The institution further pointed out that under the Fed's hawkish stance, the opportunity cost of holding gold has risen significantly, and this impact will be primarily reflected through ETF outflows. Since ETF flows are highly sensitive to changes in interest rate expectations, real yields, and the US dollar's trajectory, rising Treasury yields are forcing some marginal capital to exit the gold market.

However, shortly after hitting a recent low, spot gold regained its upward momentum, rising over 1.49% to $4,086 and briefly testing the $4,100 threshold intraday.

6-896780d925a94dad8d1406abe40e9a13

[Source: TradingView]

Market analysis suggests that the pullback in gold prices is a normal phenomenon, and the current gold bull market has not yet come to an end.

CICC stated that US inflation is highly likely to peak this summer and the labor market is cooling. Warsh's reforms leave room for future Fed policy to ease, and Fed policy will not pivot entirely toward tightening.

As geopolitical and inflationary pressures gradually ease in the second half of the year, the probability of a Fed rate hike remains very low. Conversely, the timing and pace of rate cuts may exceed market expectations, driving a return to loose USD liquidity and providing fresh support for assets like gold and equities.
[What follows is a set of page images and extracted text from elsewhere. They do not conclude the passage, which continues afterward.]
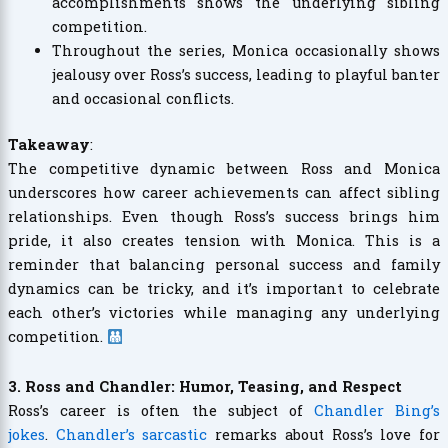
accomplishments shows the underlying sibling
competition.
Throughout the series, Monica occasionally shows
jealousy over Ross’s success, leading to playful banter
and occasional conflicts.
Takeaway
:
The competitive dynamic between Ross and Monica
underscores how career achievements can affect sibling
relationships. Even though Ross’s success brings him
pride, it also creates tension with Monica. This is a
reminder that balancing personal success and family
dynamics can be tricky, and it’s important to celebrate
each other’s victories while managing any underlying
competition.
3. Ross and Chandler: Humor, Teasing, and Respect
Ross’s career is often the subject of
Chandler Bing’s
jokes
.
Chandler’s sarcastic
remarks about Ross’s love for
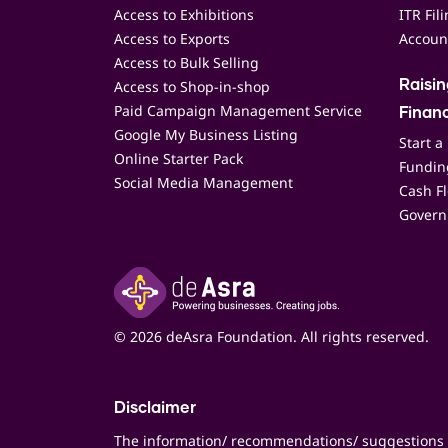
Access to Exhibitions
ITR Fil
Access to Exports
Accoun
Access to Bulk Selling
Access to Shop-in-shop
Raisi
Paid Campaign Management Service
Finan
Google My Business Listing
Start a
Online Starter Pack
Funding
Social Media Management
Cash F
Govern
© 2026 deAsra Foundation. All rights reserved.
Disclaimer
The information/ recommendations/ suggestions 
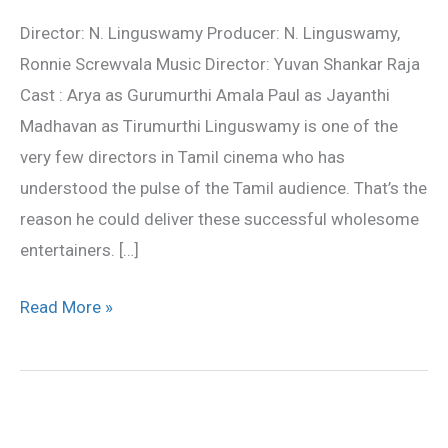
Review
Director: N. Linguswamy Producer: N. Linguswamy,
Ronnie Screwvala Music Director: Yuvan Shankar Raja
Cast : Arya as Gurumurthi Amala Paul as Jayanthi
Madhavan as Tirumurthi Linguswamy is one of the
very few directors in Tamil cinema who has
understood the pulse of the Tamil audience. That’s the
reason he could deliver these successful wholesome
entertainers. […]
Read More »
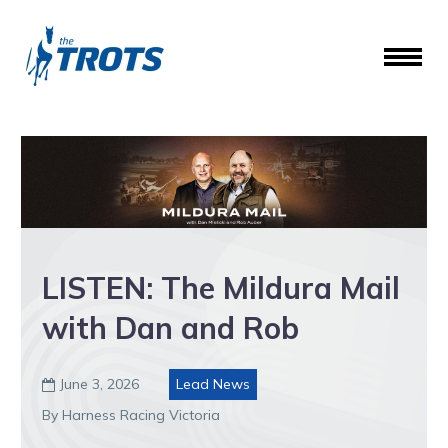
LISTEN: The Mildura Mail
with Dan and Rob
June 3, 2026
Lead News

By Harness Racing Victoria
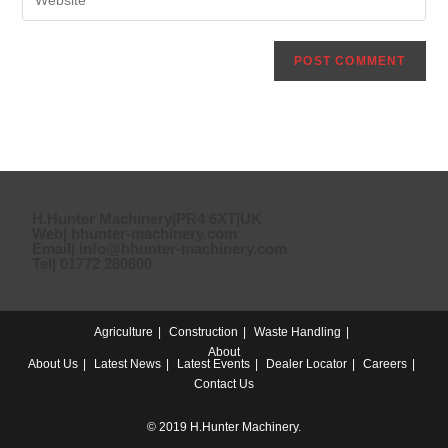
H.Hunter Machinery|PR4 6XT|UK
Web| hhunter-machinery.com
Email| info@hhunter-machinery.com
Tel| 01772 280600
Agriculture
Construction
Waste Handling
About
About Us
Latest News
Latest Events
Dealer Locator
Careers
Contact Us
© 2019 H.Hunter Machinery.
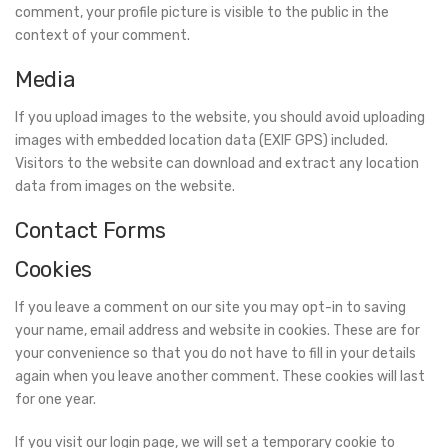
comment, your profile picture is visible to the public in the
context of your comment.
Media
If you upload images to the website, you should avoid uploading
images with embedded location data (EXIF GPS) included.
Visitors to the website can download and extract any location
data from images on the website.
Contact Forms
Cookies
If you leave a comment on our site you may opt-in to saving
your name, email address and website in cookies. These are for
your convenience so that you do not have to fill in your details
again when you leave another comment. These cookies will last
for one year.
If you visit our login page, we will set a temporary cookie to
In June, the upward shift in global baseline inflation, coupled with multiple central banks advancing their rate-hiking cycles, marked a temporary peak in global liquidity pressure, making the accelerated correction in gold prices reasonable. Moving into July and August, as US inflation and economic growth data pull back marginally, if Warsh delivers new policy guidance, the Fed's tightening narrative could pivot rapidly, and a trend reversal in the gold market may be gradually approaching. Furthermore, as a potential hedge against an AI asset bubble, gold can effectively play its asset allocation role for risk diversification.